By the early 1060s, William turned his attention to England, on which the Normans had entertained designs ever since one of their own, Emma, married Ethelred the Unready (968?-1016) in 1002. The couple's son Edward the Confessor (1003-1066) became king in 1042, and when he died in early January 1066, many Normans took this as a sign that the time had come to place their claim on the throne of England. In this they were opposed by Harold (c. 1022-1066), leading member of the Godwinesons, the dominant family in Anglo-Saxon England.
Taking advantage of the fact that Harold was distracted by a conflict with Norway, William landed his army in southern England on September 28, and the next day took the town of Hastings. The English and Normans fought at Hastings on October 14, and though Harold's army put up a good fight, it was no match for the Normans. Harold himself died in battle, and William received the English crown on Christmas Day.
From a technological standpoint, the Norman conquest was interesting for several reasons. History records few notable land-sea invasions—certainly not on the scale of William's, which involved 400 large and 1,000 small craft—prior to 1066. As such it served as a prototype for another famous invasion, this time from England to Normandy, in 1944. The Norman conquest was also recorded for posterity in the era's equivalent of film, a 231-(70-m) ft-long scroll called the Bayeux Tapestry.
The latter shows the Normans' improvements in the technology of warfare, particularly larger, deeper saddles with stirrups. The superiority of Norman cavalry combined with their use of skilled archers helped them gain the advantage over the Anglo-Saxon infantry at Hastings, and further determined the direction of medieval military tactics. For the wounded, the Normans brought with them a new variety of transportation, a four-wheeled cart bearing a hammock strung between two poles called the hammock-wagon.

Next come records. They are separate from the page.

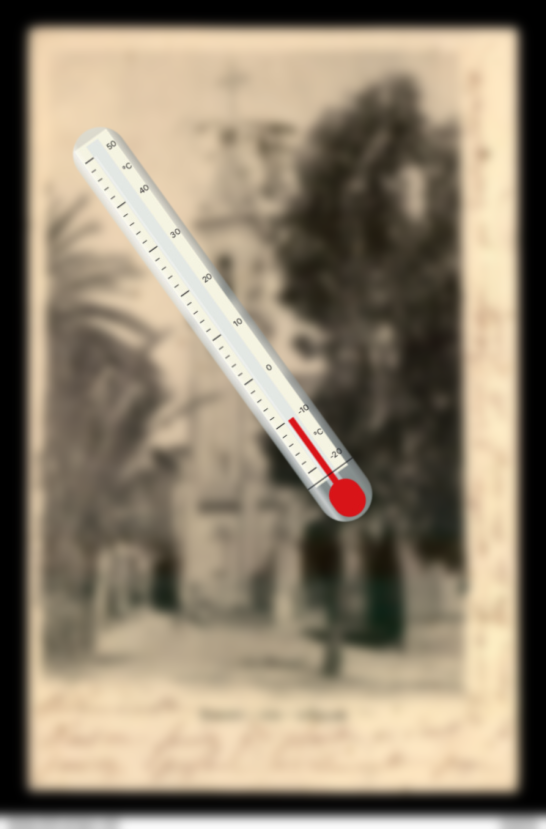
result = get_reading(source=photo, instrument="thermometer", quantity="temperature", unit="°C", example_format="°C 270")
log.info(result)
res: °C -10
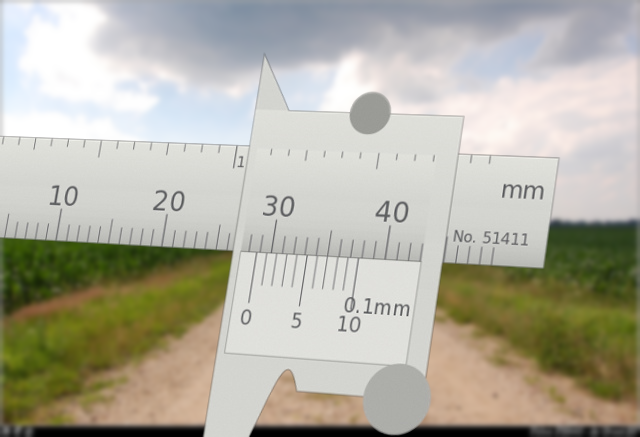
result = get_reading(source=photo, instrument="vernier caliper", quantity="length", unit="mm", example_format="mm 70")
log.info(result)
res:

As he had done earlier in Normandy, William spent much of his time as king securing his power and faced a number of foes, including his son and half-brother. To secure his control, he reformed England's political organization, greatly strengthening the royal power and centralizing government while granting local earls fiefs that ensured their loyalty to the crown. As part of this process—and with an eye toward increasing the tax burden of the English people—in 1085 he ordered an intensive study of the nation's lands and properties, the Domesday Book, by far the most thorough census up to its time.
Meanwhile, the most lasting effects of the Norman invasion began to work their way into English culture. Norman architecture would prove highly influential on English buildings for centuries to come, but even more important was the Norman effect on the English language. The French-speaking Normans brought a whole new vocabulary to England, whose language was closely related to German. As a result, English today has an amazing array of words, some derived from the French and Latin, others from the German, and historians of the language cite 1066 as the dividing line between Old English and Middle English. A final emblem of William's lasting mark is the fact that, though his direct descendants ceased to rule in 1135, all English rulers to the present day can trace their ancestry back to him.
In spite of his greatness as a leader, William's latter years were sad ones. He lost Matilda in 1083 and grew so extraordinarily fat that on a military campaign in the summer of 1087 he injured his stomach on his pommel or saddlehorn. The wound led to an illness from which he would never recover, and he died on September 9, 1087. His body had become so bloated that the pallbearers had a hard time fitting it into the tomb and in the struggle to wedge it in, thecorpse burst open. The smell of William's decomposing body filled the church, an inglorious end to an otherwise glorious career.